§ **Task statement**: For the records below, say how many lines contain the string "bäst". Give no other text.

Page-level text extractions
((
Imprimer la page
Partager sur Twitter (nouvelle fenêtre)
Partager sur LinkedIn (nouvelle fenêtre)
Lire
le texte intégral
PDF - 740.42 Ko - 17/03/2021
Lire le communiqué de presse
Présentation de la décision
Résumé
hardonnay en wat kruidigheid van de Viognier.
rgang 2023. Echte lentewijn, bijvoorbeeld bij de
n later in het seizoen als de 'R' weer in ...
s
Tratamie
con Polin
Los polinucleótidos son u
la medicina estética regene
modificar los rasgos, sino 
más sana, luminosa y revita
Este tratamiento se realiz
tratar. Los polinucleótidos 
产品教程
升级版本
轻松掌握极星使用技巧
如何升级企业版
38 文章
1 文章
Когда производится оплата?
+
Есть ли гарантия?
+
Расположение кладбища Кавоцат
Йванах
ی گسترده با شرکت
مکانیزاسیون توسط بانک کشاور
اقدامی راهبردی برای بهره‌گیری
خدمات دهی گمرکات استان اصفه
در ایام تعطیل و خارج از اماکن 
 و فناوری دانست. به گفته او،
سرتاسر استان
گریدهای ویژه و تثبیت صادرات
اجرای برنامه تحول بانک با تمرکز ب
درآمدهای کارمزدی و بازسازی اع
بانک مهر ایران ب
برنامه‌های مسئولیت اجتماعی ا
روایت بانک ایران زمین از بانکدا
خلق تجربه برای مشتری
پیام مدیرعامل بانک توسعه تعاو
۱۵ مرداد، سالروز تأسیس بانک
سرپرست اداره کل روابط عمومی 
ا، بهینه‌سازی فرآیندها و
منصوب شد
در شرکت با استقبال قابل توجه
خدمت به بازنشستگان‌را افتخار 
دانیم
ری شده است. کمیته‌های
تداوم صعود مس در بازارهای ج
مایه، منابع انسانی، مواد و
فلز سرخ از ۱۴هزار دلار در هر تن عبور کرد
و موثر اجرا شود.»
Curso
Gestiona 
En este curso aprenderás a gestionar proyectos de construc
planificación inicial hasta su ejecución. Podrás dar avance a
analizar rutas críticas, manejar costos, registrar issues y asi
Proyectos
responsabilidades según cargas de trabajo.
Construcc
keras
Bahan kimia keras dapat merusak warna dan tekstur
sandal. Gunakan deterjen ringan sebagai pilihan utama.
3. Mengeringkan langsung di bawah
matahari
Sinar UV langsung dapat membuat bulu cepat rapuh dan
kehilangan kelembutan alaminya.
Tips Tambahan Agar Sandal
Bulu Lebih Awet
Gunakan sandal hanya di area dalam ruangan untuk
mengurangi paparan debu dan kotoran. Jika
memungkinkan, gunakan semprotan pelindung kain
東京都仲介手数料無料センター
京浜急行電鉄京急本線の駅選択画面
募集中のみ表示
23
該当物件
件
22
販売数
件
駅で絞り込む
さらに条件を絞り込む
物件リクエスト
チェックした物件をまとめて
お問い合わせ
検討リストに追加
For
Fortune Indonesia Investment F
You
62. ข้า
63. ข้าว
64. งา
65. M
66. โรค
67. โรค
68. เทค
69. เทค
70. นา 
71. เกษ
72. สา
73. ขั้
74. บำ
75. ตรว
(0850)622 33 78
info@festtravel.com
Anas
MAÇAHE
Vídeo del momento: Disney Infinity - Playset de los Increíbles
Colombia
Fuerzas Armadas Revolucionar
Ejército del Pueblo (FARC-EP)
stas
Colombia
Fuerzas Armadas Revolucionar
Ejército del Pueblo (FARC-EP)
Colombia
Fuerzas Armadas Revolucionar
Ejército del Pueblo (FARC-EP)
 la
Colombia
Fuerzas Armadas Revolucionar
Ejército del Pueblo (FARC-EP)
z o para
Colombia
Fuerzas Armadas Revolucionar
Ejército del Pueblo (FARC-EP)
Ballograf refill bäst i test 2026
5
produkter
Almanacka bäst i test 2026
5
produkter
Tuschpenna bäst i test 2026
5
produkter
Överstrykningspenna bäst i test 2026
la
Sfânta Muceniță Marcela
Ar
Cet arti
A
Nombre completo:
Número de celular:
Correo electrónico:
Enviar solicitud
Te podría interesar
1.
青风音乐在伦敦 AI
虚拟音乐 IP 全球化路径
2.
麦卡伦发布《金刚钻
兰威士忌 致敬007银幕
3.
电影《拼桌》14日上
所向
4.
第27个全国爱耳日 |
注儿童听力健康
))
§ **Reply to the exercise**: 4